= Exercise inputs =
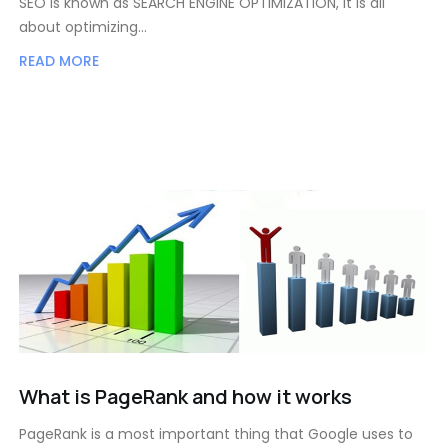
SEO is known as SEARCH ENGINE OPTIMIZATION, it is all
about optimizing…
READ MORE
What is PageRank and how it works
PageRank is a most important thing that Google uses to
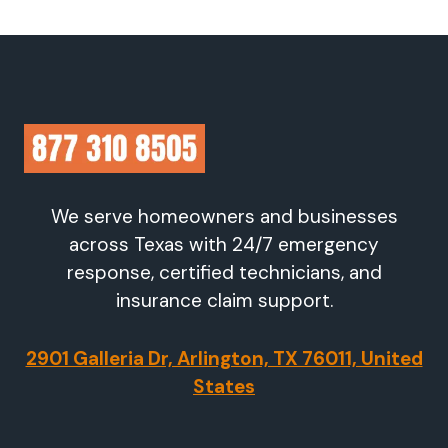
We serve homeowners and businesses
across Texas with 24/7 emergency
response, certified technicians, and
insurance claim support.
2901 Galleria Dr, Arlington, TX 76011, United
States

= Work request =
Would you please return all lines from the listing above that contain "PageRank"?

= Exercise result =
What is PageRank and how it works
PageRank is a most important thing that Google uses to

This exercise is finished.